Once you've got to the point where your most competent staff and the managers closest to the work are satisfied that all staff know the advice and that following it closely won't adversely affect getting the job done, start introducing the first two rules: every deviation should be discussed with relevant colleagues, particularly those who may have to clean up the mess if it goes wrong; and every deviation should be documented. The documentation should cover why the deviation is being made, exactly how you'll be deviating from the (current) advice and why you're confident this is sensible (or, at least, more so than the alternatives). This documentation should be systematically collected, saved for future reference and periodically reviewed: it is the raw material that's going to guide the evolution of your processes.

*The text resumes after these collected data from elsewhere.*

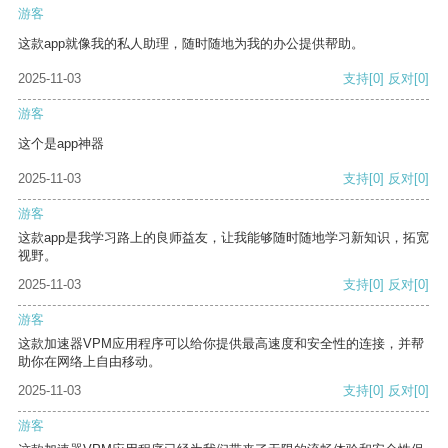
游客
这款app就像我的私人助理，随时随地为我的办公提供帮助。
2025-11-03
支持
[0]
反对
[0]
游客
这个是app神器
2025-11-03
支持
[0]
反对
[0]
游客
这款app是我学习路上的良师益友，让我能够随时随地学习新知识，拓宽
视野。
2025-11-03
支持
[0]
反对
[0]
游客
这款加速器VPM应用程序可以给你提供最高速度和安全性的连接，并帮
助你在网络上自由移动。
2025-11-03
支持
[0]
反对
[0]
游客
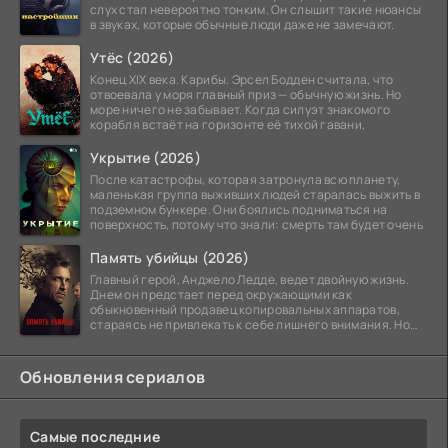
слух стал невероятно тонким. Он слышит такие нюансы
в звуках, которые обычные люди даже не замечают.
Утёс (2026)
Конец XIX века. Карибы. Эрсел Бодден считала, что
отвоевала у моря главный приз — обычную жизнь. Но
море ничего не забывает. Когда силуэт знакомого
корабля встаёт на горизонте её тихой гавани,
Укрытие (2026)
После катастрофы, которая затронула всю планету,
маленькая группа выживших людей старалась выжить в
подземном бункере. Они боялись подниматься на
поверхность, потому что знали: смерть там будет очень
Память убийцы (2026)
Главный герой, Анджело Ледде, ведет двойную жизнь.
Днем он предстает перед окружающими как
обыкновенный продавец копировальных аппаратов,
стараясь не привлекать к себе лишнего внимания. Но
когда
Обновления сериалов
Самые последние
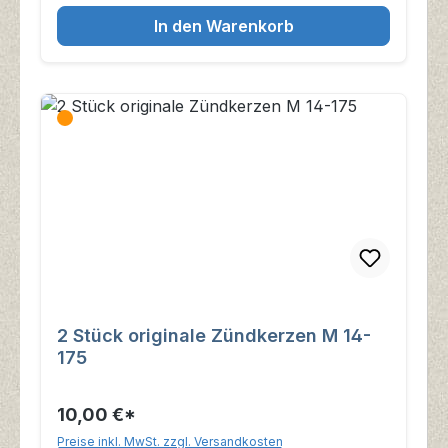
In den Warenkorb
2 Stück originale Zündkerzen M 14-
175
10,00 €*
Preise inkl. MwSt. zzgl. Versandkosten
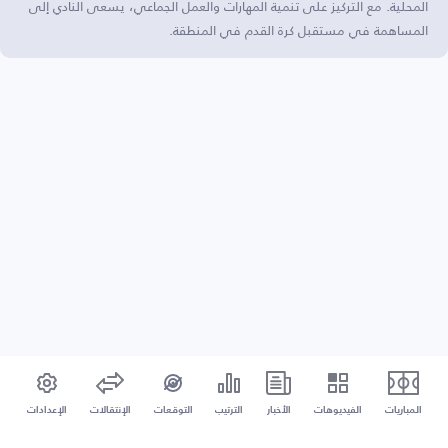
المحلية. مع التركيز على تنمية المهارات والعمل الجماعي، يسعى النادي إلى
المساهمة في مستقبل كرة القدم في المنطقة.
المباريات
الفيديوهات
الأخبار
الترتيب
التوقعات
الإنتقالات
الإعدادات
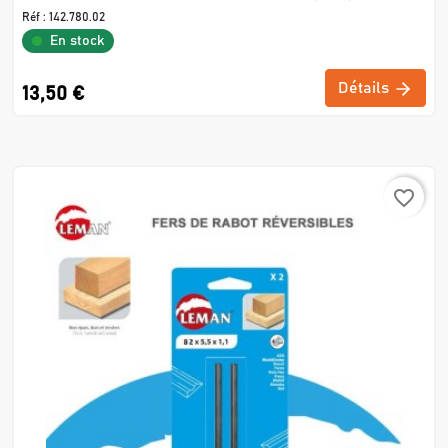
Réf :
142.780.02
En stock
Détails
13,50 €
favorite_border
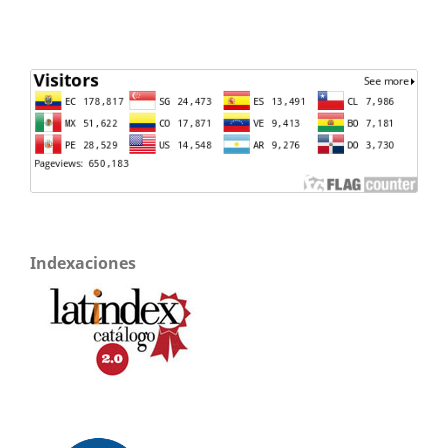
Indexaciones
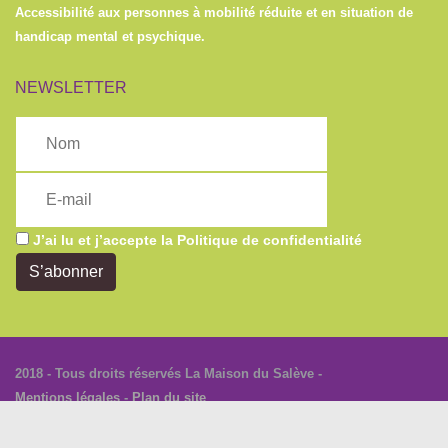
Accessibilité aux personnes à mobilité réduite et en situation de
handicap mental et psychique.
NEWSLETTER
J’ai lu et j’accepte la
Politique de confidentialité
S’abonner
2018 - Tous droits réservés La Maison du Salève -
Mentions légales
-
Plan du site
Site réalisé avec
par globuleWEB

After a few years, your staff shall be treating the advice as rules: not because it is set in stone that they must, not because someone's threatening them with disciplinary action if they don't, not because they'll be paid more if they do – indeed, make sure none of those things apply, or they'll get in the way of getting your staff on board – but because following the process shall be the quickest and least stressful way to get their job done. It'll also be safer, cheaper and more productive than the way you used to do it, it'll produce better results and your staff shall like their jobs better (as long as you paid attention to what your HR department and managers learned from applying the process to their activities).
This path can lead to an ISO 9000-family certification, or some similar independently audited seal of approval of your quality processes: that may even make it easier to win some customers, but it should not be your primary goal. What matters is making your business better at doing its job.